EXCERPT TO READ.
------------------------------------------------------------------------

Archive for June, 2009

There is something odious to me about serving scrambled eggs in a martini glass, but I must admit this recipe for creamy scrambled eggs with mushrooms and herbs featured over at the Kitchn sounds totally delish.

Eat It: Brooklyn gives a more or less negative review of Alma, where I have had mixed experiences, too. I have had enchiladas wading in a pool of cheese-oil there more than once. Sometimes their food leaves me cold, but some lucky nights it is spot-on. The guacamole is reliably good, and their brunch can be amazing, depending on what you order. EIB has some enchiladas that she rightly complains look unappetizing. I think I can explain the iceberg-lettuce topping, though: My husband makes muy excellente New Mexican enchiladas, and always tops them with iceberg and onions, so I guess is is a southwestern thing. That isn’t how we do it in California, but I sort of like the bit of freshness and crunch it adds.

The Epicurious blog reports on the new COMPOSTABLE cups and plates that you can use at your next picnic. Interestingly, they are made by Solo, makers of the ubiquitous red or blue plastic tumblers. Good for them, for not contributing more to the Pacific Ocean island of plastic.

Years ago, I had my friend Eddy over for some baked beans and corn bread I made, and pretty much every single time I have seen him since then, he has mentioned how delicious those beans were, and he wished I would make them again. Thing is, I seem to have lost the recipe. I cannot find it in my recipe file, and I am pretty sure I did not get it from a cook book. Well, I might just have to try this recipe from the Amateur Gourmet, as he pronounces these “the best beans of your life.”

Growing up in a, shall we say, non-cosmopolitan central California town, you can imagine that the buffet restaurant called Smorga Bob’s (I swear) was a big hit. And it was, for a while. It is long gone, but I still remember they had swedish meatballs in deference to the titular reference to a smorgasboard, but otherwise, the menu was a free-for-all, pan-nation collection of meat, grease, and starch. Well, you can certainly get much closer to what a true smorgasboard tonight at the Swedish Midsummer Festival in Battery Park City. This, and other weekend food event are listed over at Serious Eats: NY.

After visiting the Flea in search of antiques (by which I mean I went just to eat and if I happened to peruse some vintage merch, so be it), and being terribly disappointed to not find the Kumquat Cupcakery booth in operation that day, my friend Em and I left in search of cupcakes on the outside. We quickly came across Tillie’s, where we ordered cappucinos and I, a lemon-lime cupcake. I didn’t realize until after I purchased the confection that it was in fact a vegan cupcake from Red Bamboo, the neighborhood’s go-to spot for vegetarian Caribbean, soul, and junk food. I must admit that I then approached the cupcake with trepidation. I am picky about my buttercream, and I abhor the (what I assume to be) whipped crisco and sugar that passes for buttercream at many a bakery. Since there is obviously no real butter in a vegan cupcake, how good this one possibly be?

It turns out that is it possible for a vegan cupcake to be impossibly good. The buttercream frosting was, well, buttercreamy, and the cake was moist and flavorful. The flecks of lemon and lime zest throughout the cake and frosting only added to the scrumptiousness. Incredibly, I didn’t miss the dairy at all.

------------------------------------------------------------------------

WHAT IS NEEDED. Write out everything in the June 2009 food blog archive from "Archive for June, 2009" down to "sounds totally delish.", copying it word for word.

------------------------------------------------------------------------

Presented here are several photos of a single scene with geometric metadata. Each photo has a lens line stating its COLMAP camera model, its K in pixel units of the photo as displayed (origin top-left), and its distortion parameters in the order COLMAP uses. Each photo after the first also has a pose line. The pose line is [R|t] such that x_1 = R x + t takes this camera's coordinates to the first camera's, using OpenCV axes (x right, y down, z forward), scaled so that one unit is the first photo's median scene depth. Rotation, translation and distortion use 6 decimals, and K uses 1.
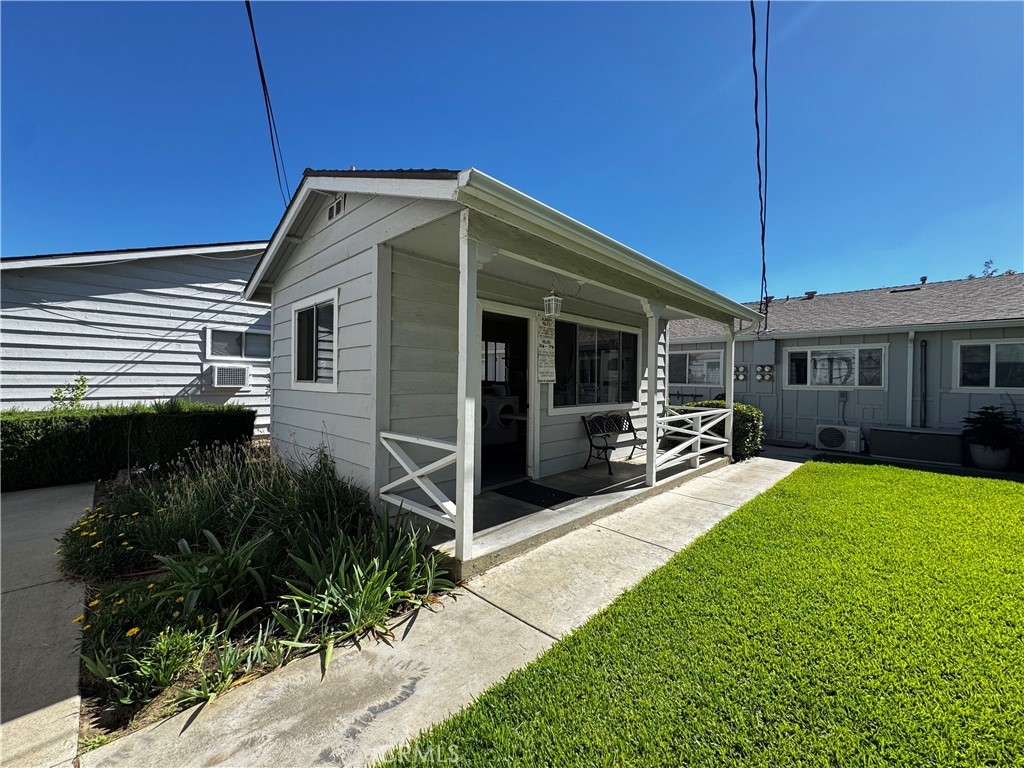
lens RADIAL K [[411.9, 0, 509.2], [0, 411.9, 382.2], [0, 0, 1]] dist [0.002055, -0.000134]
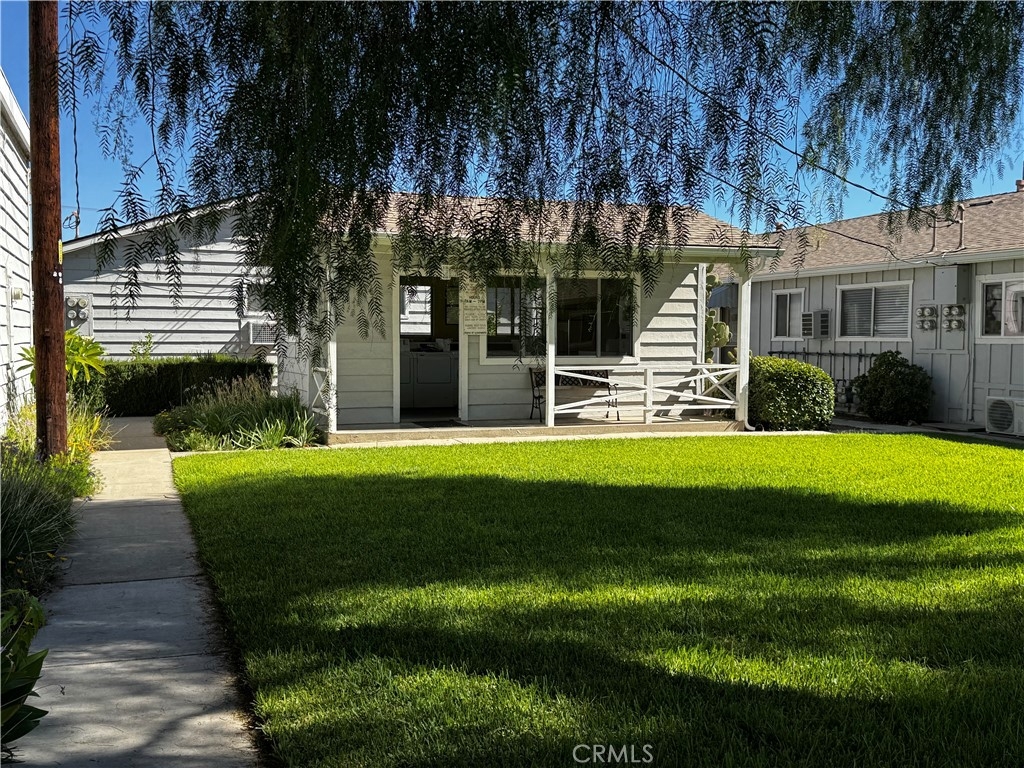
lens RADIAL K [[1042.6, 0, 512.7], [0, 1042.6, 384.1], [0, 0, 1]] dist [0.078780, 0.000000]
pose [[0.904455, 0.008689, -0.426480, 0.904854], [0.006060, 0.999430, 0.033216, 0.027806], [0.426526, -0.032627, 0.903887, -0.975291]]
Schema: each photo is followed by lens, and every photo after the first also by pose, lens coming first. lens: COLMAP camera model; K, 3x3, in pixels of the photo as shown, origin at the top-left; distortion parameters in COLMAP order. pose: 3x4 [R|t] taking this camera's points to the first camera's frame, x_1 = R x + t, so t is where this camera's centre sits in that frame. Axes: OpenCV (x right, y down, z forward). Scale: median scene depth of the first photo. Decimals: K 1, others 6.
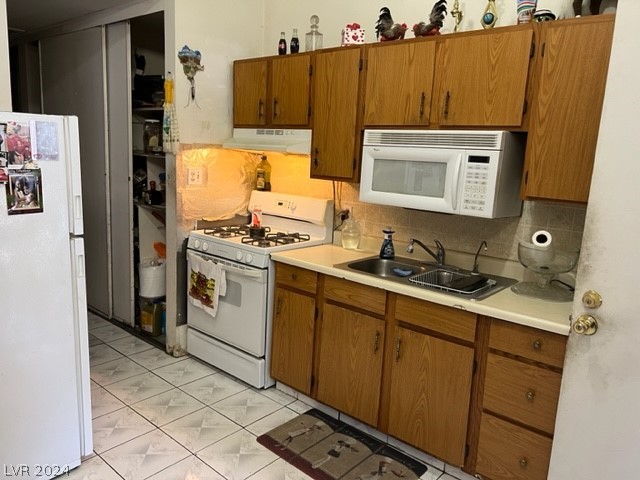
lens RADIAL K [[480.9, 0, 320.3], [0, 480.9, 234.7], [0, 0, 1]] dist [0.048622, -0.071503]
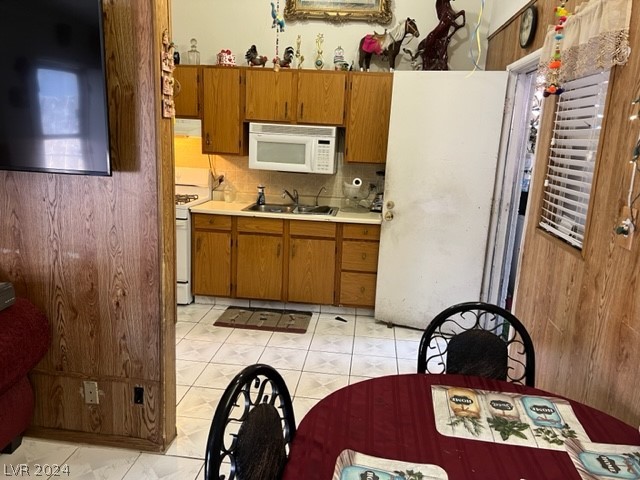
lens RADIAL K [[480.9, 0, 319.8], [0, 480.9, 242.3], [0, 0, 1]] dist [0.048622, -0.071503]
pose [[0.807657, -0.133412, 0.574362, -0.723221], [0.090112, 0.990553, 0.103371, 0.029867], [-0.582727, -0.031732, 0.812048, -0.459943]]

------------------------------------------------------------------------

TASK OUTPUT.
Archive for June, 2009

There is something odious to me about serving scrambled eggs in a martini glass, but I must admit this recipe for creamy scrambled eggs with mushrooms and herbs featured over at the Kitchn sounds totally delish.